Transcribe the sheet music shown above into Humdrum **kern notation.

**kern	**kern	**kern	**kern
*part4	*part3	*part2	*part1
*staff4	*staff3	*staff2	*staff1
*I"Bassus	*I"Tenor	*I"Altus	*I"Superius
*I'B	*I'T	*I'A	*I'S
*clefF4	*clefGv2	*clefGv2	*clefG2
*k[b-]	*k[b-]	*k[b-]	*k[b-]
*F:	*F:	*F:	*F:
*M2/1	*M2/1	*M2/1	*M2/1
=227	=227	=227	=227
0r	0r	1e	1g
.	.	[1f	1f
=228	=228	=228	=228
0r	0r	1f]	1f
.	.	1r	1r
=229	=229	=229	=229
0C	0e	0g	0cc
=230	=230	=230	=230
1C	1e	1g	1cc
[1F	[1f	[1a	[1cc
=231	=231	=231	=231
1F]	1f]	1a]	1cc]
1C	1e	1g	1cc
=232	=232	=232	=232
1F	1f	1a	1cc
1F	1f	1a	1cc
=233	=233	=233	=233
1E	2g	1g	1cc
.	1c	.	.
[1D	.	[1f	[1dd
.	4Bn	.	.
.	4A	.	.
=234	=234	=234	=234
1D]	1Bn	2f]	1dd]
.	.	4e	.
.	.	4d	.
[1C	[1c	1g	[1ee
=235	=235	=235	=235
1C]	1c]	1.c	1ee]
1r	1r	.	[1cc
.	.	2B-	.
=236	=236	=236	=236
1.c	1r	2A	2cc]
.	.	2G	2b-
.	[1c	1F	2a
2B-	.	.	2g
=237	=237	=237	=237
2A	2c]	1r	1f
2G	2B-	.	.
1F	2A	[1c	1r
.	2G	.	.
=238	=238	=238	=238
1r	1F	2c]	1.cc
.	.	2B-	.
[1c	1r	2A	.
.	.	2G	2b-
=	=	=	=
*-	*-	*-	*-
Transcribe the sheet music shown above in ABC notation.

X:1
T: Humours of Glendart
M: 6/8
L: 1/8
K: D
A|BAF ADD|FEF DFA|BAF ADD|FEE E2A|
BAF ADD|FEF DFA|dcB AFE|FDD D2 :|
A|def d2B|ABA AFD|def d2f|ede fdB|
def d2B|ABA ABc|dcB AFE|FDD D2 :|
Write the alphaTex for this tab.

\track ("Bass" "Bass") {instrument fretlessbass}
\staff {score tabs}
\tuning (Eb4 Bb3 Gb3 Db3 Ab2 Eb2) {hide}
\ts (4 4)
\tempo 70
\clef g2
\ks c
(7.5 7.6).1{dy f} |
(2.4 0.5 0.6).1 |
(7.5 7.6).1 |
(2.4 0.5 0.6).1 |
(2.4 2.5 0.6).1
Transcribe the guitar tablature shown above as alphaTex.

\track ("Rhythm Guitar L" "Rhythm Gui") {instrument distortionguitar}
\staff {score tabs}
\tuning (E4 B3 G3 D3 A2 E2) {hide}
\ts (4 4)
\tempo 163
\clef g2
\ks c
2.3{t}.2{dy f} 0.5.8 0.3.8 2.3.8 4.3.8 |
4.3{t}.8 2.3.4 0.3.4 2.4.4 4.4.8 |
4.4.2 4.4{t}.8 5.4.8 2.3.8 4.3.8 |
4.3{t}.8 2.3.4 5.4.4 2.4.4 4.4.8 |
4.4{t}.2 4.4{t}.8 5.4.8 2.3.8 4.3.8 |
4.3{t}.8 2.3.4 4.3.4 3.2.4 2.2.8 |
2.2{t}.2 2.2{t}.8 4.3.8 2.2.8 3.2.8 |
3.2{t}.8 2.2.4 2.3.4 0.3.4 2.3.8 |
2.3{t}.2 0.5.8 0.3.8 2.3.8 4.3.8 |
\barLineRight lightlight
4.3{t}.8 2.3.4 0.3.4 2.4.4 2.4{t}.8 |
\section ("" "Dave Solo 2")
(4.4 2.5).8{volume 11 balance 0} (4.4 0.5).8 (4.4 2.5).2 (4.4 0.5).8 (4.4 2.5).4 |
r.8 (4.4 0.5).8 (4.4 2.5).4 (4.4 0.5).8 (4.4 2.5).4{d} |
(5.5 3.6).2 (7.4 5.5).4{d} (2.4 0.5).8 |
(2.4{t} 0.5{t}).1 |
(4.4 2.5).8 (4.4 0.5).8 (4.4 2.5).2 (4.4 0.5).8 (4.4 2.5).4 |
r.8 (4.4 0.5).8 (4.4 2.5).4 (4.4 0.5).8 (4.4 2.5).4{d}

Task to complete >> Pull out every line in the records that contains the string "kern", treating uppercase and lowercase as different.

Problem solution >>
Transcribe the sheet music shown above into Humdrum **kern notation.
**kern	**kern	**kern	**kern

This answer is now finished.